● Provided passage:

══════

Our findings in the context of previous studies
Our findings of varying evidence in the included studies of the effectiveness of very early workplace SA interventions in facilitating RTW are in agreement with the current evidence from the Cochrane systematic review of van Vilsteren et al (35). Similarly to this Cochrane review, which included workplace interventions irrespective of timing of commencement, we found some evidence that very early workplace SA interventions also reduce the duration of MSD-related SA episodes but not those related to mental health disorders. In contrast, our results on the impact on SA recurrence rates differ from van Vilsteren et al (35), who report that there is moderate-quality evidence that workplace interventions increase SA recurrences.
In their review on the management of SA, Higgins et al 2012 (36) demonstrated that workplace-based RTW interventions can reduce SA duration; they found moderate evidence that SA is reduced by interventions that include early workplace contact with the worker. Similarly, Carroll et al 2010 (6) report that early intervention is effective in reducing SA. While these results are different from our overall finding of very early interventions not having a significant impact, this may be attributed to the lack of a definition of what constitutes “very early” or “early” interventions. Additionally, the make-up of the included studies may play an influencing role. While all three studies looked at the effectiveness of very early SA intervention (ie, starting <15 days after the commencement of SA) they were not looking at very early versus “later” interventions but rather at different interventions.

══════

● Task details: Return the part of the passage on early workplace interventions from "Our findings in" to "increase SA recurrences.", copied word for word. The records are not needed for the task on the passage about early workplace interventions.

● Supplied information:
══════

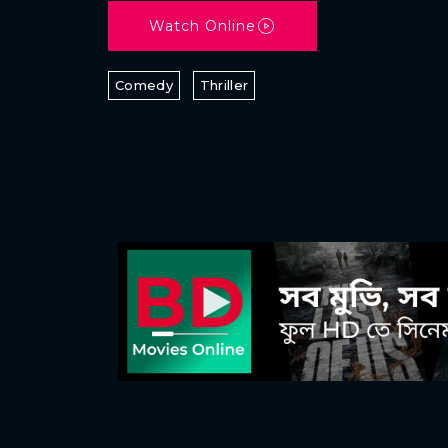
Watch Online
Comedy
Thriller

══════

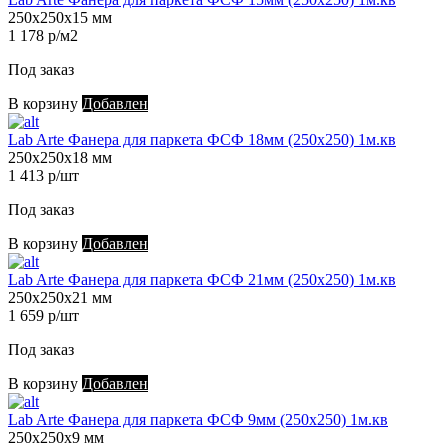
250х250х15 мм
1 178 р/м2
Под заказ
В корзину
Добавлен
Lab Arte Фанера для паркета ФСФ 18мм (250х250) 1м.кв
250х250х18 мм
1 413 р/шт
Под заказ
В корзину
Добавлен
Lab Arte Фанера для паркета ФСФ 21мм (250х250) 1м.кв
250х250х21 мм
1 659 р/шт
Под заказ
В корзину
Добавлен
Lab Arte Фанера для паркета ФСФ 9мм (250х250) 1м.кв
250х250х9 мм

══════

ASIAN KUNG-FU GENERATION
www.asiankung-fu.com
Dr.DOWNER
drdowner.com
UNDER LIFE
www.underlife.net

══════

● Response box:
Our findings in the context of previous studies
Our findings of varying evidence in the included studies of the effectiveness of very early workplace SA interventions in facilitating RTW are in agreement with the current evidence from the Cochrane systematic review of van Vilsteren et al (35). Similarly to this Cochrane review, which included workplace interventions irrespective of timing of commencement, we found some evidence that very early workplace SA interventions also reduce the duration of MSD-related SA episodes but not those related to mental health disorders. In contrast, our results on the impact on SA recurrence rates differ from van Vilsteren et al (35), who report that there is moderate-quality evidence that workplace interventions increase SA recurrences.